| Required work |
Locate all lines in the data below that hold "subdodávatelia" and show them.
[[ Supplied records open ]]
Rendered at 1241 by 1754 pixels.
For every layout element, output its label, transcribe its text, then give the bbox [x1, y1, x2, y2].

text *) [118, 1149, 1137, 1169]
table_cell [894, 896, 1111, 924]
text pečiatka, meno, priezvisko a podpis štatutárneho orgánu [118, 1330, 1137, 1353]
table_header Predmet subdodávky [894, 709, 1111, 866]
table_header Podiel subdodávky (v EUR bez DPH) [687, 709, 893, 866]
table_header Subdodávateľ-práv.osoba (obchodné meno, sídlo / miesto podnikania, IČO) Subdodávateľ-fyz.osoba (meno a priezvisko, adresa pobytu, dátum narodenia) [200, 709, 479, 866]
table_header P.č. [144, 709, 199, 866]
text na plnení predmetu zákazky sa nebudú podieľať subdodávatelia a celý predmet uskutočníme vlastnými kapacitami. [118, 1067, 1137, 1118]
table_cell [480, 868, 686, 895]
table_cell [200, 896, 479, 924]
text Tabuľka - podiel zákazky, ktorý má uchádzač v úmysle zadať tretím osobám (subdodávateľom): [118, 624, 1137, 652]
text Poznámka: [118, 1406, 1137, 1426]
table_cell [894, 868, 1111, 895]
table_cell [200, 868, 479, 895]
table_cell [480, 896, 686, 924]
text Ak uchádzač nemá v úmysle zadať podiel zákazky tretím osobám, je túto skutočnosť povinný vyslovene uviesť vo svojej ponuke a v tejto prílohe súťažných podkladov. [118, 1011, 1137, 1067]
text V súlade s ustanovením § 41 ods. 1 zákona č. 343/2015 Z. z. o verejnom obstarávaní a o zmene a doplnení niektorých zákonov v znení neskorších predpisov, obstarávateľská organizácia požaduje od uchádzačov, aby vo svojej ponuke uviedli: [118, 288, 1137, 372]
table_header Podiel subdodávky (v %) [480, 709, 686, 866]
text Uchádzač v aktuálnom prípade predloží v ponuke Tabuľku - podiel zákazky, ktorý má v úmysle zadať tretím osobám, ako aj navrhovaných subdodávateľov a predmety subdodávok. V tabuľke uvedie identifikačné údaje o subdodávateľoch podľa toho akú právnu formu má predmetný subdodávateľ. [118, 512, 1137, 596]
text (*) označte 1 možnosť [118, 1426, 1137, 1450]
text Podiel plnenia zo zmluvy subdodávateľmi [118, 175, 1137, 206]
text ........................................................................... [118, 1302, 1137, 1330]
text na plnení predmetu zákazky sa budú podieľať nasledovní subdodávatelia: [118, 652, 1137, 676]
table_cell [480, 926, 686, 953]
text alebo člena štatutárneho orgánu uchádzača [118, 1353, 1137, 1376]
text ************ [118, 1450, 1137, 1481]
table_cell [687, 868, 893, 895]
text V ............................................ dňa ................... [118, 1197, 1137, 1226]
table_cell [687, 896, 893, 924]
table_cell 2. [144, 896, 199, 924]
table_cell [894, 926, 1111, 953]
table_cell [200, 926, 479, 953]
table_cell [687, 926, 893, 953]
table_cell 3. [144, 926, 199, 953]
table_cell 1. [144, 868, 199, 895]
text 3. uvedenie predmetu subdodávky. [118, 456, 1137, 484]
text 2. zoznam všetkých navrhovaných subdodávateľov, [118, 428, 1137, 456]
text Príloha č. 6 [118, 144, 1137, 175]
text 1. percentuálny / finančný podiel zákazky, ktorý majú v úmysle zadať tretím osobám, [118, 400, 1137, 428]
[[ Supplied records closed ]]
| Exercise result |
text na plnení predmetu zákazky sa nebudú podieľať subdodávatelia a celý predmet uskutočníme vlastnými kapacitami. [118, 1067, 1137, 1118]
text na plnení predmetu zákazky sa budú podieľať nasledovní subdodávatelia: [118, 652, 1137, 676]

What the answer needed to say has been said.